Will They Like It? Yes.
| BOSTON
Ask kids for a quick list of cool summer entertainment and listen for the usual suspects: in-line skates, video games, a movie, maybe a book.
Then tell them they overlooked a key option: the pipe organ.
That's right, that majestic, pew-rattling, complicated king of instruments -- friend of Bach and a resonant voice in cathedrals. It may not seem to have the makings of a summer teen blockbuster. Many kids probably don't even know what one looks like. But to more than a few enthusiastic teens, the pipe organ is providing a resounding introduction this summer to one of the older forms of surround-sound.
Just ask the people at Pipe Organ Encounters camps, week-long events for teens held around the United States. A decade ago, the New York-based American Guild of Organists peered into the future and saw very few new faces to fill the benches of the nation's pipe organs.

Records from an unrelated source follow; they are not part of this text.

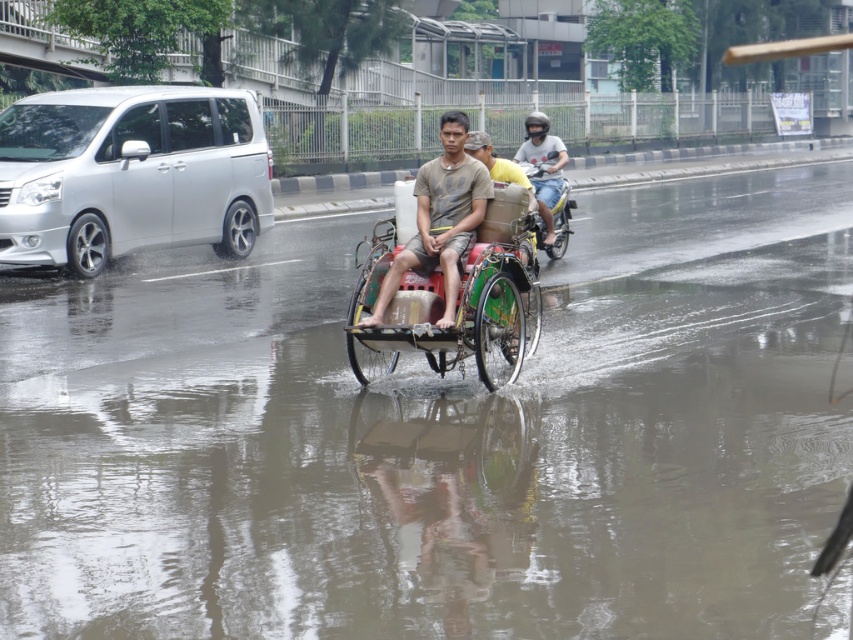
Question: Which of the following is the closest to the observer?

Choices:
 (A) (531, 152)
 (B) (467, 205)
 (C) (517, 260)

Answer: (B)

Question: Is green matte cart at center in front of matte black helmet at upper center?

Choices:
 (A) no
 (B) yes

Answer: (B)

Question: Observing the image, what is the correct spatial positioning of green matte cart at center in reference to matte black helmet at upper center?

Choices:
 (A) left
 (B) right

Answer: (A)

Question: Considering the relative positions of green matte cart at center and matte black helmet at upper center in the image provided, where is green matte cart at center located with respect to matte black helmet at upper center?

Choices:
 (A) right
 (B) left

Answer: (B)

Question: Which object is closer to the camera taking this photo?

Choices:
 (A) matte black helmet at upper center
 (B) silver metallic van at left

Answer: (A)

Question: Estimate the real-world distances between objects in this image. Which object is farther from the brown fabric tricycle at center?

Choices:
 (A) green matte cart at center
 (B) silver metallic van at left

Answer: (B)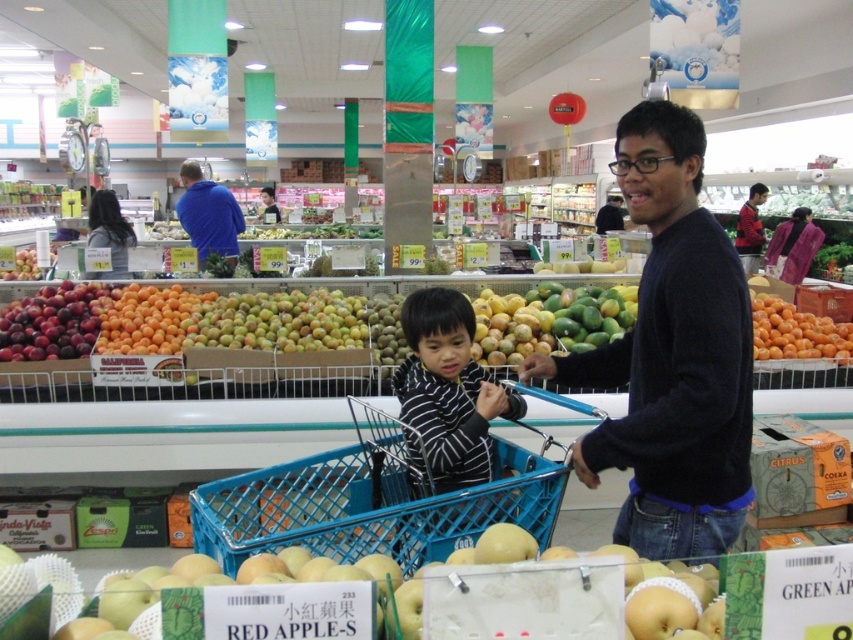
At what (x,y) coordinates should I click in order to perform the action: click on red shirt at upper right. Please return your answer as a coordinate pair (x, y). Image resolution: width=853 pixels, height=640 pixels. Looking at the image, I should click on (750, 227).

Who is taller, red shirt at upper right or black sweater at center?

red shirt at upper right

The width and height of the screenshot is (853, 640). What do you see at coordinates (750, 227) in the screenshot?
I see `red shirt at upper right` at bounding box center [750, 227].

Where is `red shirt at upper right`? Image resolution: width=853 pixels, height=640 pixels. red shirt at upper right is located at coordinates (750, 227).

Does smooth yellow apples at lower center appear under shiny purple plums at left?

Yes, smooth yellow apples at lower center is below shiny purple plums at left.

Which of these two, smooth yellow apples at lower center or shiny purple plums at left, stands shorter?

smooth yellow apples at lower center

Does point (122, 612) come in front of point (68, 346)?

Yes.

Locate an element on the screen. smooth yellow apples at lower center is located at coordinates (183, 586).

Does blue fleece jacket at upper center have a lesser width compared to black sweater at center?

Yes.

Consider the image. Is blue fleece jacket at upper center bigger than black sweater at center?

Incorrect, blue fleece jacket at upper center is not larger than black sweater at center.

Which is in front, point (183, 220) or point (606, 228)?

Point (183, 220)

Where is `blue fleece jacket at upper center`? blue fleece jacket at upper center is located at coordinates (207, 214).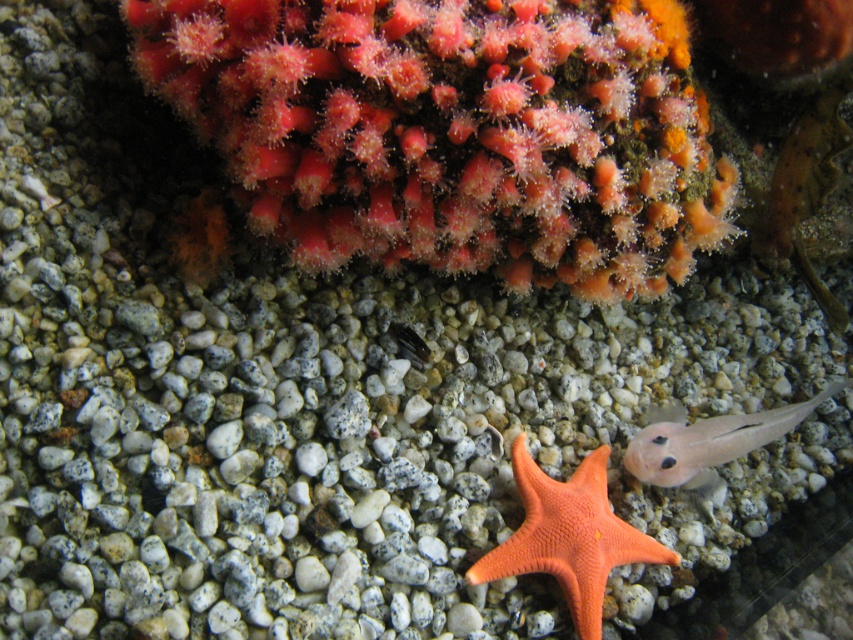
Can you confirm if smooth coral at upper center is shorter than translucent pink fish at lower right?

No.

Is point (483, 160) behind point (677, 456)?

No, (483, 160) is in front of (677, 456).

Locate an element on the screen. This screenshot has height=640, width=853. smooth coral at upper center is located at coordinates (453, 131).

Which is more to the right, smooth coral at upper center or orange matte starfish at center?

orange matte starfish at center is more to the right.

Based on the photo, does smooth coral at upper center have a greater width compared to orange matte starfish at center?

Indeed, smooth coral at upper center has a greater width compared to orange matte starfish at center.

Is point (624, 54) closer to camera compared to point (544, 497)?

Yes, point (624, 54) is in front of point (544, 497).

I want to click on smooth coral at upper center, so click(453, 131).

Who is more distant from viewer, (492, 560) or (688, 464)?

The point (688, 464) is behind.

The width and height of the screenshot is (853, 640). I want to click on orange matte starfish at center, so click(567, 536).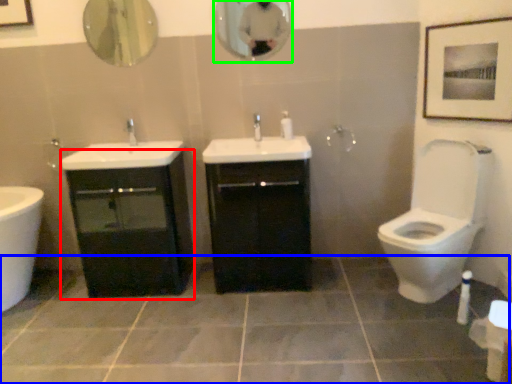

Undeterred by suggestions that the instrument was more linked in teens' minds with wingtips than Nikes, it set up the camps to allow kids to play, listen to, and even crawl inside these musical mammoths.
The camps' popularity goes to show adults shouldn't make assumptions about what students will and won't go for. To be interesting, arts education doesn't have to revolve around cutting-edge media. Just as opera surprised many by striking a chord with young adults, an aristocratic instrument with a centuries-old tradition is showing that it can lure video-generation members.
Granted, these teens are already musicians, typically intermediate-level pianists who are game to get their hands on two keyboards and their feet hovering above even bigger keys. But hey - it's a place where the lightning-quick finger-dancing of video games and some fancy soccer footwork might come in handy. And students and their parents can share the thrill of the instrument's stentorian tones.